- _Work to complete_
#1 Answer these questions about the forum post on the Ceph connection problem, one line each, marked (a), (b) and (c):
(a) What version is the newly installed node running?
(b) What version are the nodes already in the Proxmox cluster running?
(c) How do the two storage drives appear on the new node?
#2 Reproduce the stretch of the forum post on the Ceph connection problem from "I just installed" through "other two hosts.".
#3 Resume the forum post on the Ceph connection problem, picking up after its last sentence.

[SOLVED] New node cannot connect to external Ceph cluster

SilkBC

New Member
Mar 28, 2024
14
2
3
Hello,

I just installed a new node (v8.3.4) and added it to my Proxmox cluster (nodes running v8.2.7), but for some reason, it is not able to connect to my external Ceph cluster; the two storage drives I have just show with grey question marks on them, and nothing I have done will allow it to connect. I have the networking and MTUs set identically to my other two hosts.

- _Extracted data_
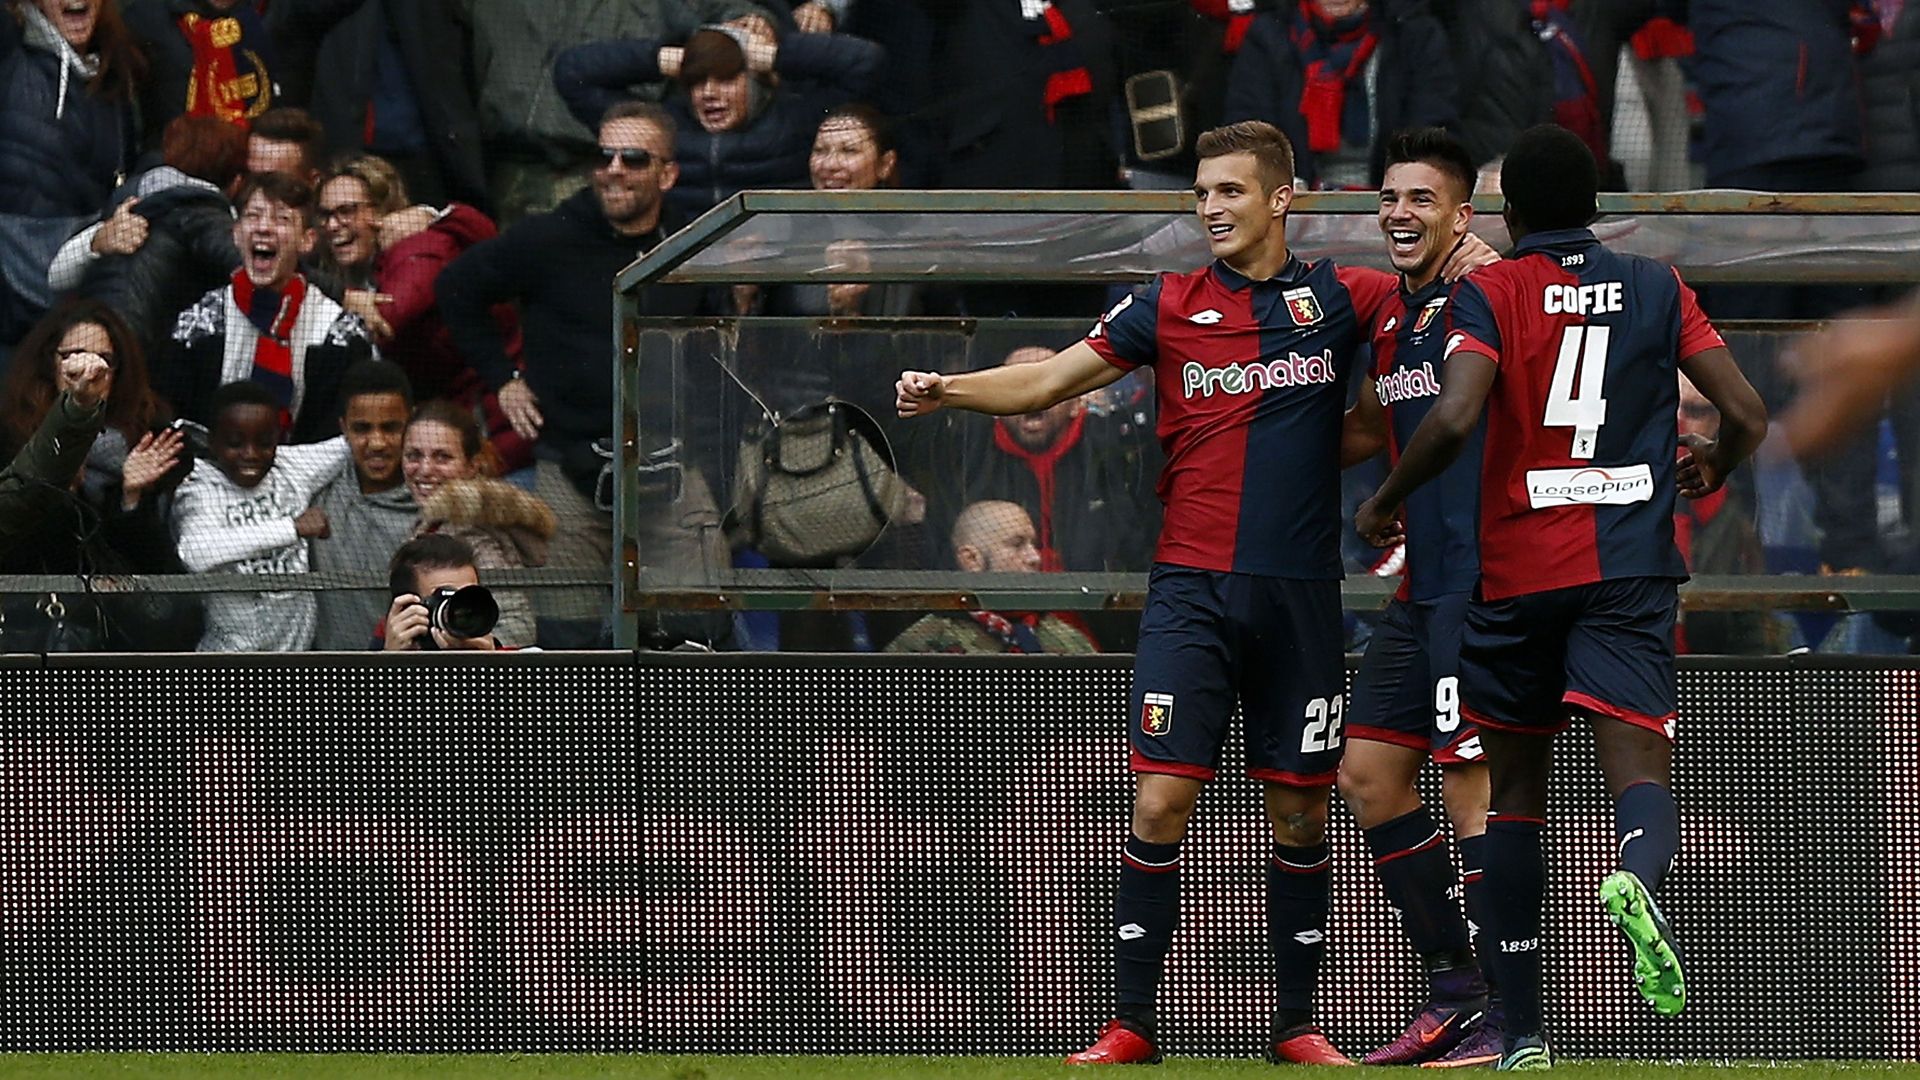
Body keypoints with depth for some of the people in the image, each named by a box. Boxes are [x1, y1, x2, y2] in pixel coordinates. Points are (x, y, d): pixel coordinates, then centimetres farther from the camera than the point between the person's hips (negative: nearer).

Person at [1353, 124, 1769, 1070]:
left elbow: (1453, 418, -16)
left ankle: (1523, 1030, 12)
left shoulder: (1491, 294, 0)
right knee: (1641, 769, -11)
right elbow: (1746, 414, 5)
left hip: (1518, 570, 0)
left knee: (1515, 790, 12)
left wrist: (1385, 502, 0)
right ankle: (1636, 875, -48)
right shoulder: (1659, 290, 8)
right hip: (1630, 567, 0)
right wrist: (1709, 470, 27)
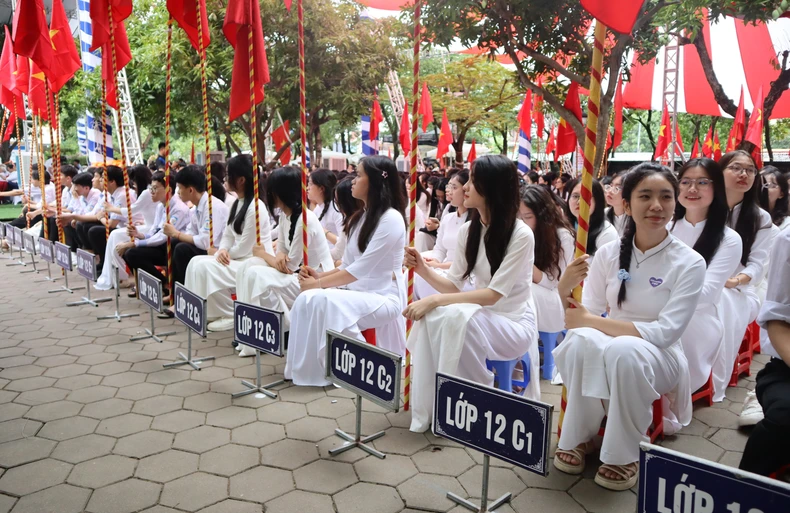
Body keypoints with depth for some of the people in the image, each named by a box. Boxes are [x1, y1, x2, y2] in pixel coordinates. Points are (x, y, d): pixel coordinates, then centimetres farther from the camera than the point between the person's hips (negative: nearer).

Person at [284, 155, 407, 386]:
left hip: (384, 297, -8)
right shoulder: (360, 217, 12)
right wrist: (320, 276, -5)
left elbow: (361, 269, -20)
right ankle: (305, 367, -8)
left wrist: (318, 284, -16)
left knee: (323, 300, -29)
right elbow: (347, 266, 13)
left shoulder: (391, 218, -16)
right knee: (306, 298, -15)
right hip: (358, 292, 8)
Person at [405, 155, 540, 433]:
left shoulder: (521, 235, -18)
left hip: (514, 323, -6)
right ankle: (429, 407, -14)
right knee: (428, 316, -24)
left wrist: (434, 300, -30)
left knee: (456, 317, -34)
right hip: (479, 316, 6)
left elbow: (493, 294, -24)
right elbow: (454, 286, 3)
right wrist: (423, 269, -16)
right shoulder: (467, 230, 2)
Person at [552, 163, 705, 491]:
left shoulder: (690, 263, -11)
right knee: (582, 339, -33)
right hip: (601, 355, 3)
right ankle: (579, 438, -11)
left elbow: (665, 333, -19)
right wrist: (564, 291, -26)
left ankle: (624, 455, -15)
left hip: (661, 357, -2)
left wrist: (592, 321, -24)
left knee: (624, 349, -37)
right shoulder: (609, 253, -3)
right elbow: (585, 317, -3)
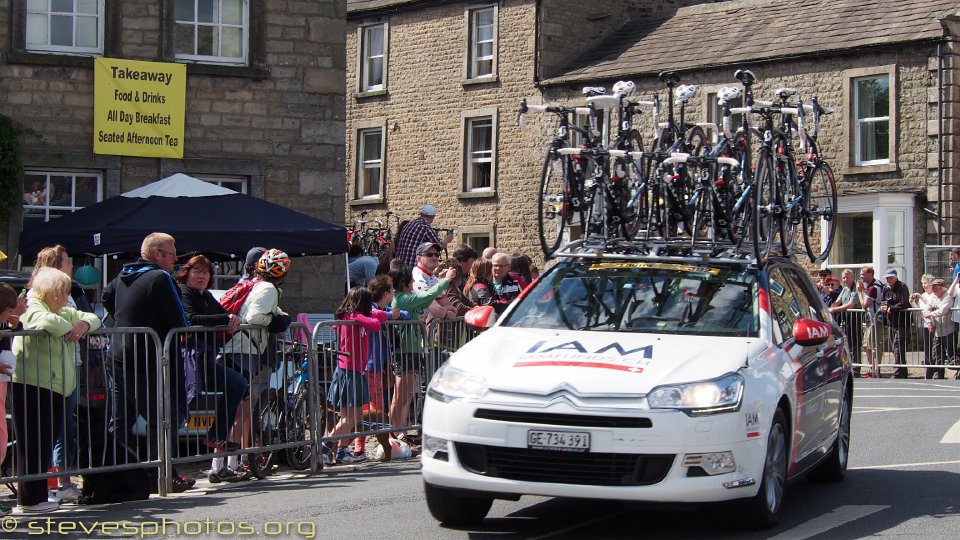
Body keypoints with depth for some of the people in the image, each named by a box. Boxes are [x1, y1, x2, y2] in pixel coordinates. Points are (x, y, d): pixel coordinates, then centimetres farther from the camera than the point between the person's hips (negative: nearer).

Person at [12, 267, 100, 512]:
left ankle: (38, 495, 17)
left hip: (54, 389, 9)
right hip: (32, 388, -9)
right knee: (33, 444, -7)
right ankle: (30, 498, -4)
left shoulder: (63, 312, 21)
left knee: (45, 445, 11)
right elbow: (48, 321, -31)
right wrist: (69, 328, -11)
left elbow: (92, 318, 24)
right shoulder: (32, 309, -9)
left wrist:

--

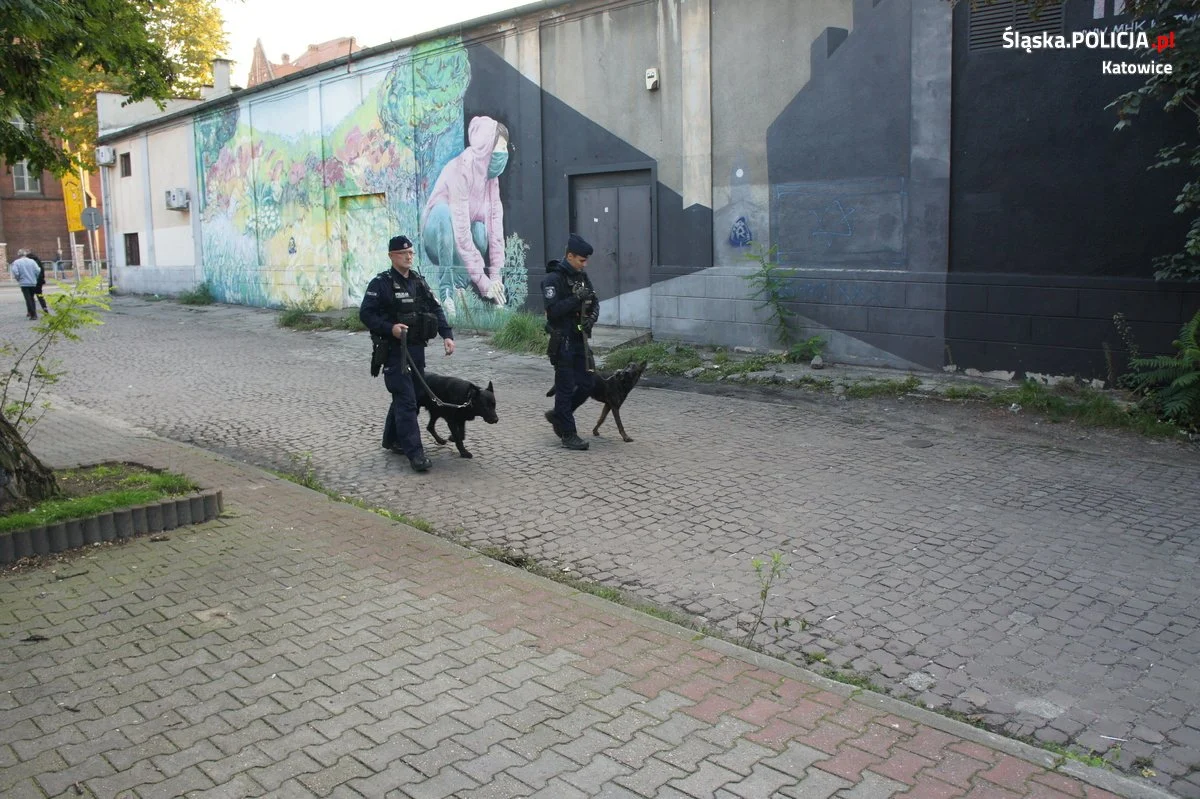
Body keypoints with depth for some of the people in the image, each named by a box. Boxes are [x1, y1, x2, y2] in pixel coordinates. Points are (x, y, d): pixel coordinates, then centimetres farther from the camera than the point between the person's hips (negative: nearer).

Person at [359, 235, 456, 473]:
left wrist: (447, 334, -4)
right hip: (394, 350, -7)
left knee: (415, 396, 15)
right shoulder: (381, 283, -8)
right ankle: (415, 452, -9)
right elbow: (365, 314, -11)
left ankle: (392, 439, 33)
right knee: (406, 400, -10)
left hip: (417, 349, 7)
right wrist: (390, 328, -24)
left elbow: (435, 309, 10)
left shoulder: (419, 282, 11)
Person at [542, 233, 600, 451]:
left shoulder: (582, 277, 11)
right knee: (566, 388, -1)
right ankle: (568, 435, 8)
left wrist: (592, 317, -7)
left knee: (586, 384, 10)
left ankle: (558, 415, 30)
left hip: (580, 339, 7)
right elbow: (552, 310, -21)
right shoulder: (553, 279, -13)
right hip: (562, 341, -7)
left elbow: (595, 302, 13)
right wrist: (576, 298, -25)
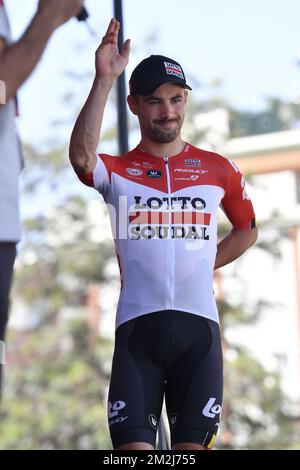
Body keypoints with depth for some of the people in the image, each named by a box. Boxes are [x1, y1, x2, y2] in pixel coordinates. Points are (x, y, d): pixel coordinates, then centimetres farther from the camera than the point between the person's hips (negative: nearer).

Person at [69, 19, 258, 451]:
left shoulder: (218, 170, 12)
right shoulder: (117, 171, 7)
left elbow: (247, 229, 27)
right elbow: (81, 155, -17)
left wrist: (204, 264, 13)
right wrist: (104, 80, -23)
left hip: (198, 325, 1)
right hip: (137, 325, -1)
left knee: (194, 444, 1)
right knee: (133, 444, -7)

- _List of answers_
#1
(a) v8.3.4
(b) v8.2.7
(c) They show with grey question marks on them.

#2
I just installed a new node (v8.3.4) and added it to my Proxmox cluster (nodes running v8.2.7), but for some reason, it is not able to connect to my external Ceph cluster; the two storage drives I have just show with grey question marks on them, and nothing I have done will allow it to connect. I have the networking and MTUs set identically to my other two hosts.

#3
Here is the interfaces file from the new node:

Code:
auto lo
iface lo inet loopback

auto eno2
iface eno2 inet manual
#1GbE   

auto eno1
iface eno1 inet manual
#1GbE

auto ens1f0
iface ens1f0 inet manual
        mtu 9000
#10GbE

auto ens1f1
iface ens1f1 inet manual
        mtu 9000
#10GbE

auto bond0
iface bond0 inet manual
        bond-slaves eno1 eno2
        bond-miimon 100
        bond-mode active-backup
        bond-primary eno1
#Mgmt Network Bond interface

auto bond1
iface bond1 inet manual
        bond-slaves ens1f0 ens1f1
        bond-miimon 100
        bond-mode 802.3ad
        bond-xmit-hash-policy layer3+4
        mtu 9000
#VM Network Bond interface

auto vmbr0
iface vmbr0 inet static
        address 10.3.127.16/24
        gateway 10.3.127.1
        bridge-ports bond0
        bridge-stp off
        bridge-fd 0
#Management Network

auto vmbr1
iface vmbr1 inet manual
        bridge-ports bond1
        bridge-stp off
        bridge-fd 0
        bridge-vlan-aware yes
        bridge-vids 2-4094
        mtu 9000
#VM Network

auto vmbr1.22
iface vmbr1.22 inet static
        address 10.22.0.16/24
        mtu 8972
#Storage Network

source /etc/network/interfaces.d/*

The vmbr1.22 VLAN interface is the connection to the storage VLAN where the Ceph cluster is located.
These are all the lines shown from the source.